Background: Evaluating age as a risk factor for susceptibility to infectious diseases, particularly for COVID-19, is critical. Cytomegalovirus (CMV) serologic prevalence increases with age, and associates with inflammatory-mediated diseases in the elderly. However, little is known regarding the subclinical impact of CMV and risk it poses to healthy older adults. Prior to the COVID-19 pandemic we conducted a study to determine the association of CMV to biologic age and immune dysregulation.
Methods: Community-dwelling, healthy adults over 60 years old were evaluated using DNA methylation assays to define epigenetic age (EpiAge) and T cell immunophenotyping to assess immune dysregulation.

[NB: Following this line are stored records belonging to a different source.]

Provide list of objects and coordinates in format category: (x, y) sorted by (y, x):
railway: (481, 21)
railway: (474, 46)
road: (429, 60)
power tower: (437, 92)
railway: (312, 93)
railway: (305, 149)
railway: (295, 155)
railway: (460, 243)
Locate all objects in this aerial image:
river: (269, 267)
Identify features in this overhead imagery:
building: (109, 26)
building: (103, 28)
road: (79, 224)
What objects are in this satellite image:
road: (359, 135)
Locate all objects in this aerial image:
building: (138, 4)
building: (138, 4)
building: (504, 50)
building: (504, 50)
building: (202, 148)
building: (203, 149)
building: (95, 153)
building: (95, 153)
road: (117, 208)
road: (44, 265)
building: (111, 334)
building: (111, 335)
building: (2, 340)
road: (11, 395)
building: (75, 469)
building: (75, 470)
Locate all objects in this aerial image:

Results: All subjects were healthy and asymptomatic. Those CMV seropositive had more lymphocytes, CD8 T cells, CD28 negative T cells, decreased CD4/CD8 cell ratios, and had higher average EpiAge (65.34 years) than those CMV seronegative (59.53 years). Decreased % CD4 (p=0.003) and numbers of CD4 T cells (p=0.0199) correlated to increased EpiAge.

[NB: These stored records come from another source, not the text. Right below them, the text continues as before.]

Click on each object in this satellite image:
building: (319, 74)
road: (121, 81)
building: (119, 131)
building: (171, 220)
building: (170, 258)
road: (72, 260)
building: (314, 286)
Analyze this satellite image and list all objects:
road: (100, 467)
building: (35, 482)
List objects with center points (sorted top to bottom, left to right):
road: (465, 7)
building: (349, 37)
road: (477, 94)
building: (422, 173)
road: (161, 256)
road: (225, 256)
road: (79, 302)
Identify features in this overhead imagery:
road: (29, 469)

Discussion: Our novel findings distinguish altered immunity in the elderly based on CMV status. Chronic CMV infection in healthy, older adults is associated with indicators of immune dysregulation, both of which correlate to differences in EpiAge.
Keywords: age; biologic age; cytomegalovirus; epigenetic age; immune dysregulation; seropositivity.